## [Exercise]
Below is a block of records; reproduce all of them exactly and leave out any pictures.

START Records for processing

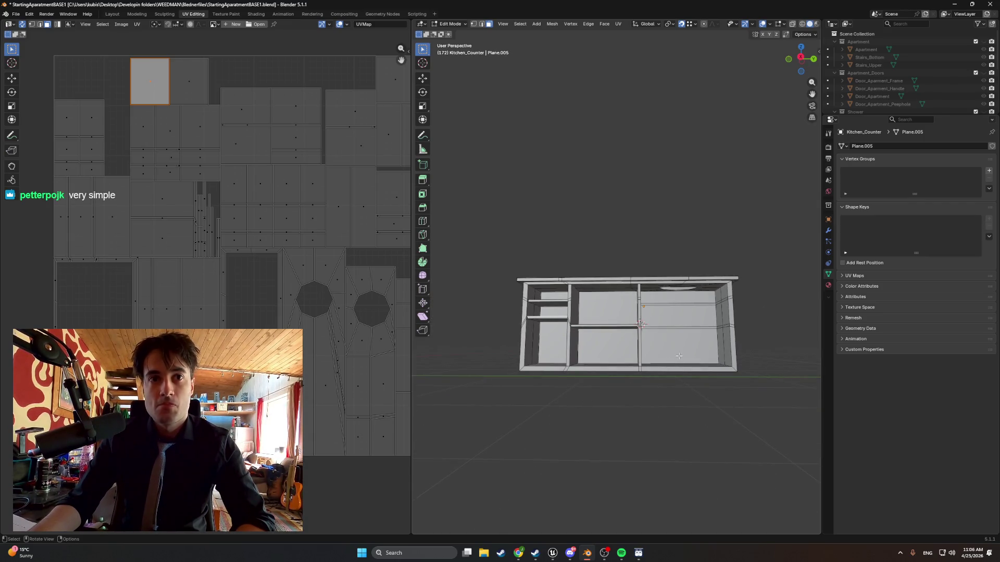
mouse_move(679, 356)
middle_down()
mouse_move(592, 364)
mouse_move(495, 399)
mouse_move(600, 395)
mouse_move(521, 375)
middle_up()
scroll(353, 345, down, 3)
scroll(342, 328, up, 1)
scroll(343, 316, down, 1)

END Records for processing

## [Your solution]
mouse_move(679, 356)
middle_down()
mouse_move(592, 364)
mouse_move(495, 399)
mouse_move(600, 395)
mouse_move(521, 375)
middle_up()
scroll(353, 345, down, 3)
scroll(342, 328, up, 1)
scroll(343, 316, down, 1)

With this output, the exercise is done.